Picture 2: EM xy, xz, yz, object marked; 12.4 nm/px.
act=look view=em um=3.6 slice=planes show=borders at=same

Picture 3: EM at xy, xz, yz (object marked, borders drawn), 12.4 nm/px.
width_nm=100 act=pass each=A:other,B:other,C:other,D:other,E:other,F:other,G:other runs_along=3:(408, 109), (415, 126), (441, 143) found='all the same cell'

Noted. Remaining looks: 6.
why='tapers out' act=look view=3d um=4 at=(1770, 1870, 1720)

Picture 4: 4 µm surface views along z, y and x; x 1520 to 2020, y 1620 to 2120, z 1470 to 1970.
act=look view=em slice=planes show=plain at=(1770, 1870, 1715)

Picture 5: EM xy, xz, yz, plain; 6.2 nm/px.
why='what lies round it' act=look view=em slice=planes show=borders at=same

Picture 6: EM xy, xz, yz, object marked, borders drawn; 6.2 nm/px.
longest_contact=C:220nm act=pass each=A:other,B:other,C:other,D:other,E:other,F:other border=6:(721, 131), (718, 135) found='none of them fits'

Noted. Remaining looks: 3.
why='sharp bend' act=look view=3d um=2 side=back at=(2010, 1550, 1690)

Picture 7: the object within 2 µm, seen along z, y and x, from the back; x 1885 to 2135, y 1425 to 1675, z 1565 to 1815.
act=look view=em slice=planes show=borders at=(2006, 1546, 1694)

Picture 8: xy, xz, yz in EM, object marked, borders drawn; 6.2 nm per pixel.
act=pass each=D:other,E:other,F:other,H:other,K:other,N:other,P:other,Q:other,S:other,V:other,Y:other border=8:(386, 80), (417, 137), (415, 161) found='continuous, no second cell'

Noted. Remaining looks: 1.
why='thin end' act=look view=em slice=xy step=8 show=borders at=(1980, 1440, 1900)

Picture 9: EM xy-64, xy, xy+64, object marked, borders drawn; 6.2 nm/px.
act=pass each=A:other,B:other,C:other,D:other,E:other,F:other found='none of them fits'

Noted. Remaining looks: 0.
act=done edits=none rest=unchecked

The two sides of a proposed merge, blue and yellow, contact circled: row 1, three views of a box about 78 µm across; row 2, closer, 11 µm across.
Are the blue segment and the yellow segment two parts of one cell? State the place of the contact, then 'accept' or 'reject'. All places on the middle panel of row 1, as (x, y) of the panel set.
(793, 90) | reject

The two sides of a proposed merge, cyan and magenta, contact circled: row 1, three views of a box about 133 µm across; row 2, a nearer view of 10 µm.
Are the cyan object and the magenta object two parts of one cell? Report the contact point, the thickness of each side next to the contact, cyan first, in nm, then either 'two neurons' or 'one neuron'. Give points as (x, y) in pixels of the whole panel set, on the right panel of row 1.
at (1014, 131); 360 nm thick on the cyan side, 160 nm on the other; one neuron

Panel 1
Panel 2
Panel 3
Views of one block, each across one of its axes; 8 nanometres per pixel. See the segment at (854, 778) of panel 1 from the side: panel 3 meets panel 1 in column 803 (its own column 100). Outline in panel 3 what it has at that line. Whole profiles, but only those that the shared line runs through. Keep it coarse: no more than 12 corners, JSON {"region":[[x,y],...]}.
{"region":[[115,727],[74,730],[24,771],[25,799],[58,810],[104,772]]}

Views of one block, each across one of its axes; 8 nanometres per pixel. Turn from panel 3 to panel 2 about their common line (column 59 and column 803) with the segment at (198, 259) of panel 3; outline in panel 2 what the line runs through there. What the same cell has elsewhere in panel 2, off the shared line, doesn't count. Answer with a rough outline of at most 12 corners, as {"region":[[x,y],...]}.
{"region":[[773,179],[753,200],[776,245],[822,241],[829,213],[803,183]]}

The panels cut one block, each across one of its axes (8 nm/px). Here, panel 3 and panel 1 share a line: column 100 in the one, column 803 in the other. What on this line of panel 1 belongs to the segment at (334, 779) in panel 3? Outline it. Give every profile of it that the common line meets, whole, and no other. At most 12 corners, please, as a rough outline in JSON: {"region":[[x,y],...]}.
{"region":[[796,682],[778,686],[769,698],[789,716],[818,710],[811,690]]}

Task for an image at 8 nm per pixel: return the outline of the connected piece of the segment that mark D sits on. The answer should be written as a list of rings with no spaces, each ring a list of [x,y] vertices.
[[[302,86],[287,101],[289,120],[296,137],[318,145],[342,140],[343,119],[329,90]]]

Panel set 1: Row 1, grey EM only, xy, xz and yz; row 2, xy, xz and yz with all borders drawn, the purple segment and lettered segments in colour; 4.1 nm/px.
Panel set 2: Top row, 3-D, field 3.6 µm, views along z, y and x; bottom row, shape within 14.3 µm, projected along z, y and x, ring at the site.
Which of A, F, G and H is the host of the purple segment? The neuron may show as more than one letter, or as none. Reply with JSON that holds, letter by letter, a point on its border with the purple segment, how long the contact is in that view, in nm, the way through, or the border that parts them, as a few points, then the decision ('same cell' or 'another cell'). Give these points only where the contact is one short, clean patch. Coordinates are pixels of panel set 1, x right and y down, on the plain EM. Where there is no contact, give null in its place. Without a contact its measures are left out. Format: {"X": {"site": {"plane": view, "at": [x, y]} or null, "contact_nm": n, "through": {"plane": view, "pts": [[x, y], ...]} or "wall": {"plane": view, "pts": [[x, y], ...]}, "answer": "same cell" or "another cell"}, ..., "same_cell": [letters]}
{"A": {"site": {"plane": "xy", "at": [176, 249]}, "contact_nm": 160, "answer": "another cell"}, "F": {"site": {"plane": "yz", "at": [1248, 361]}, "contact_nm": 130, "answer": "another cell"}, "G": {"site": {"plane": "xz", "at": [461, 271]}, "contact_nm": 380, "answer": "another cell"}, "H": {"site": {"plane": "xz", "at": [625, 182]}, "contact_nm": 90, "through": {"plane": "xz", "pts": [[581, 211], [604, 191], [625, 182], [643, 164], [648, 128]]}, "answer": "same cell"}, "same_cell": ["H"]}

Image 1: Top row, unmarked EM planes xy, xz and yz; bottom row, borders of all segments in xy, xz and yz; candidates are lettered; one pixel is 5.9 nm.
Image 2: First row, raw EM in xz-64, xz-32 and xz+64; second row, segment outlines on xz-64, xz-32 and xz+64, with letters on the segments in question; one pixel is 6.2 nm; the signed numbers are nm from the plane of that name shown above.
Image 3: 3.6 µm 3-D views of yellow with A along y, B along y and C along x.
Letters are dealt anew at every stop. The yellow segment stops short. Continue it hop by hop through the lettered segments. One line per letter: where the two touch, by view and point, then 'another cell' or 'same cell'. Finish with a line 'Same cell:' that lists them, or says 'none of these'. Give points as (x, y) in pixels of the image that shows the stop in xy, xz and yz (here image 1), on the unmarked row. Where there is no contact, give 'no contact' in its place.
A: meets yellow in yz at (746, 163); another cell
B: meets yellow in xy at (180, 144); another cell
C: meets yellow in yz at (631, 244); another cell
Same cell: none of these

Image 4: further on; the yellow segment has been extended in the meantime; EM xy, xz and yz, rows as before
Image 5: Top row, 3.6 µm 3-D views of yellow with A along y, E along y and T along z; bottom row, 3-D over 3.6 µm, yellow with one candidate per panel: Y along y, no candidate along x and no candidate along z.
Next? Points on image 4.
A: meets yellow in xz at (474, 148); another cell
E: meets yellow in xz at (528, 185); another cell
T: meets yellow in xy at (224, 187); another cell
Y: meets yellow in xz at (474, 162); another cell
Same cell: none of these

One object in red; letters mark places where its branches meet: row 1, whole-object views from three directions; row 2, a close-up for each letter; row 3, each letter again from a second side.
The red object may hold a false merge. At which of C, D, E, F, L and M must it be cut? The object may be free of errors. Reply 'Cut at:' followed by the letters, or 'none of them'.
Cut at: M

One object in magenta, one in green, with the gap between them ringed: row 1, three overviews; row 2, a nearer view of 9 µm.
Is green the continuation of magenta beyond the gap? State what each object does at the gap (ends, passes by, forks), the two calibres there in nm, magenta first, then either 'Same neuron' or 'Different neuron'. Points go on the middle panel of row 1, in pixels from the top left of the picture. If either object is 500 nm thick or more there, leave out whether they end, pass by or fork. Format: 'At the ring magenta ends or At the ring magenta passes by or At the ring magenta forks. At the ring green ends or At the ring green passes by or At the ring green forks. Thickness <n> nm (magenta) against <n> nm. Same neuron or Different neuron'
--- --- ---
_Exercise brief:_ Your answer must be a single number: how many lines of the records contain the word "bottom".

_Solution to this task:_ 3